خاطرات تاج السلطنه نوشته دكتر منصوره اتحادیه نظام مافی

    Discussion Group, August 2009

    Our August discussion revolved around Taj Saltaneh (1884 - 1936); Nasir al-Din Shah’s beautiful and favorite daughter. Her memoir is the first of such accounts by a woman in Iran and has no parallel in Iranian literature. She writes fluently, is extremely well read, is familiar with European literature, philosophy and history and expresses herself without holding back. Not only she describes her early childhood, life in the royal court and the harem, but she also criticizes her father and his administration, the archaic situation in Iran, religion, deplorable condition of women and veiling. She also criticizes Mozafar al-Din Shah; her brother who became the king after her father’s assassination (1896). She also provides psychological, philosophical and social analysis of her associates and the surroundings. More so, she openly discusses her love affairs with other men at a time when she was married. Extremely brave for a woman who lived in the early part of the 20th century and died just about when emancipation of women was taking place in 1936. In short she lifted her own veil before the state (and Reza Shah) did.

    Her mother was Nasir al-Din Shah’s cousin and was a wedded wife and not a concubine and obviously very high ranking as the wedded royal wives normally were. She dose criticize her mother and remarks about her ignorance, extreme religiosity and lack of education and parenting skills and attributes all these to the lack of opportunities for women especially with respect to education and veiling and the existing patriarchy. She contributes all her misfortunes to her arranged marriage and severely criticizes this institution that she calls “against reason”. She was married at age eight, but had the actual wedding at thirteen and moved into her husband’s house at this early age.

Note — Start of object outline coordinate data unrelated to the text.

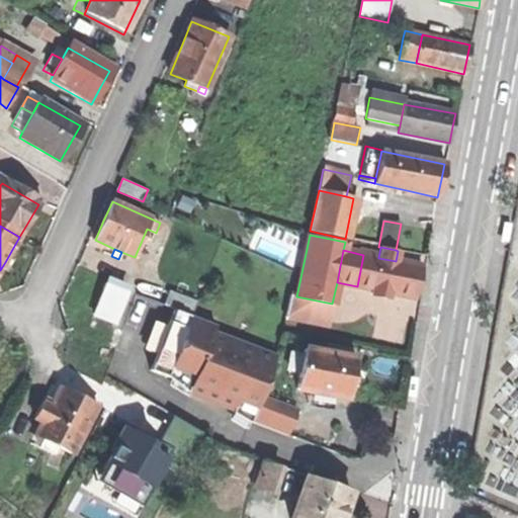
[(389,292),(415,297),(418,282),(421,266),(396,261),(378,258),(363,255),(357,286),(373,289),(389,292)]
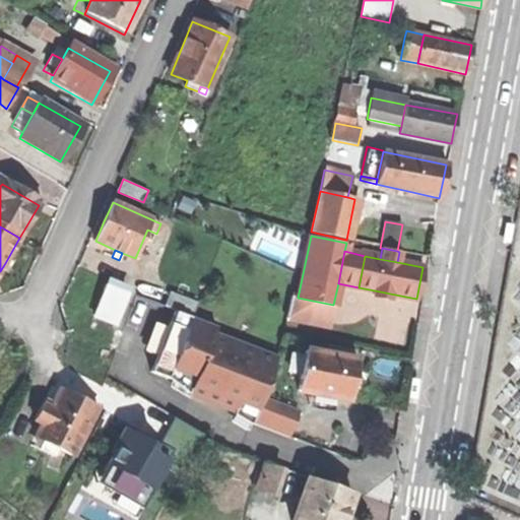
[(93,315),(116,323),(126,293),(104,285),(93,315)]
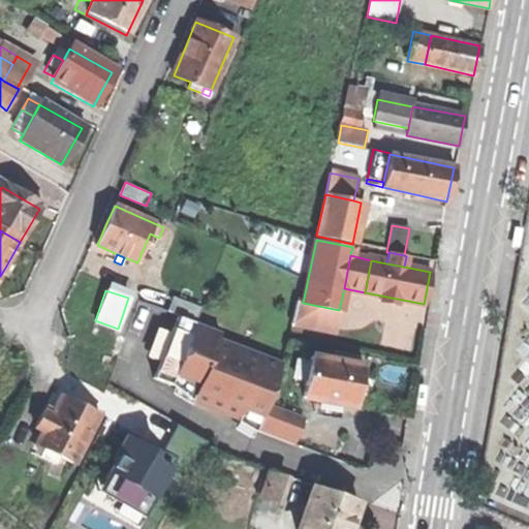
[(166,310),(195,320),(200,306),(172,296),(166,310)]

    Her husband, also a young boy belonged to an aristocratic family, who abused her by misappropriating her substantial yearly income for their own benefit. Her womanizing husband eventually led her to do the same by having affairs of her own that she openly describes without mentioning names. Her memoir ends just before the grant of the constitution in 1906 by Mozafar al-Din Shah, which is unfortunate because she would have shed light on this extremely important event and its impact inside the royal court. She divorced her husband, joined political groups and visited Europe that she dreamed about in her youth. An accomplished musician, she played piano and tar masterfully and her house was always a centre for artists and intellectuals of the time, many in love with her and writing poetry and songs for her and admired her beauty and courage. Aref Ghazvini is amongst the people that are rumored she had an affair with.

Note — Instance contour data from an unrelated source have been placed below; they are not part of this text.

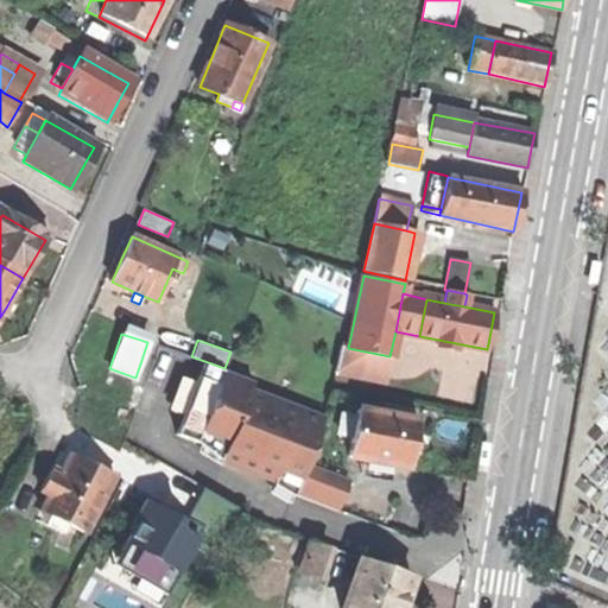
[(455,350),(456,343),(438,340),(437,347),(455,350)]
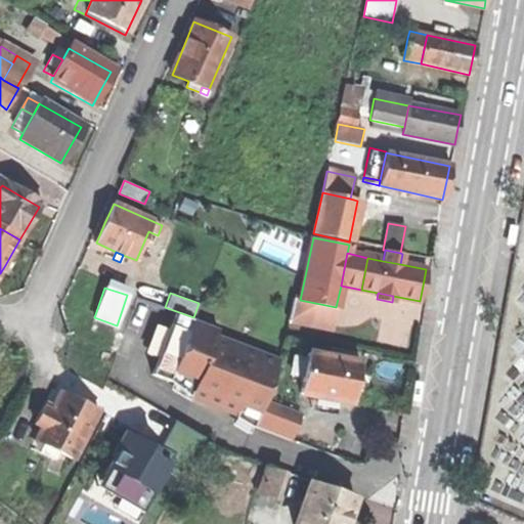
[(251,424),(290,439),(293,431),(297,419),(260,404),(277,359),(213,335),(216,329),(174,313),(151,373),(173,382),(175,378),(193,385),(189,396),(235,413),(236,410),(254,417),(251,424)]
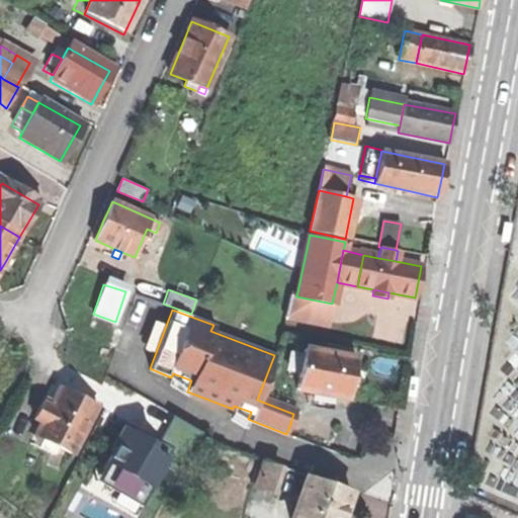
[(328,395),(346,398),(350,377),(353,358),(303,349),(295,389),(319,393),(328,395)]
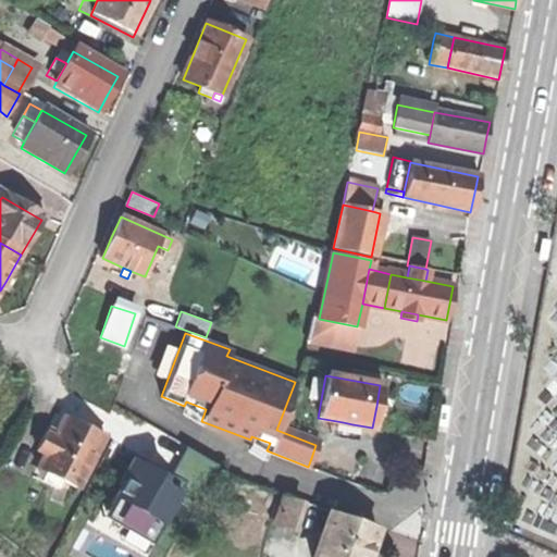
[(63,480),(81,489),(107,437),(86,426),(65,417),(56,435),(48,432),(39,449),(46,453),(39,468),(48,472),(44,481),(59,489),(63,480)]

    Taj Saltaneh belongs to the first group of modern women who existed by the end of the 19th century. This was caused by almost fifty years of struggle by the women’s’ activists in Iran that started in the 1840s.  The beginning of the women’s movement in Iran was another subject that we discussed. The Babi movement that eventually led to the formation of the Baha’i faith was the start of the women’s movement in Iran. The revolutionary and charismatic female Babi leader; Tahireh, given the title “Gurrat al-Ain” (solace of the eye) by Seyyed Mohammad Bab was a well educated and progressive woman who along with the other Babi women propagated human and women’s rights. They organized meetings, travelled around the country, discussed affairs of the country and even fought when they were eventually attacked and irradiated. Gurrat al-Ain was an accomplished poet, a charismatic speaker and is the first woman who removed her veil publically in a meeting of the Babi leaders that led to divisions inside the Babi sect. She was executed with other Babi leaders in 1852.

    We read a short passage from Janet Afary’s “Women’s semi-Secret Societies during the Constitutional Revolution and looked briefly at a book by Boshri Delrish on women in Qajar period.  Afary is a professor of Women’s Studies at the Santa Barbara University and is an expert on the Constitutional Movement in Iran. Her latest book is “Sexual Politics in Modern Iran”. Dr. Boshri Delrish is a female historian/activist who lives in Iran and has also written on slaves (gholams) in Iran in the early Islamic period.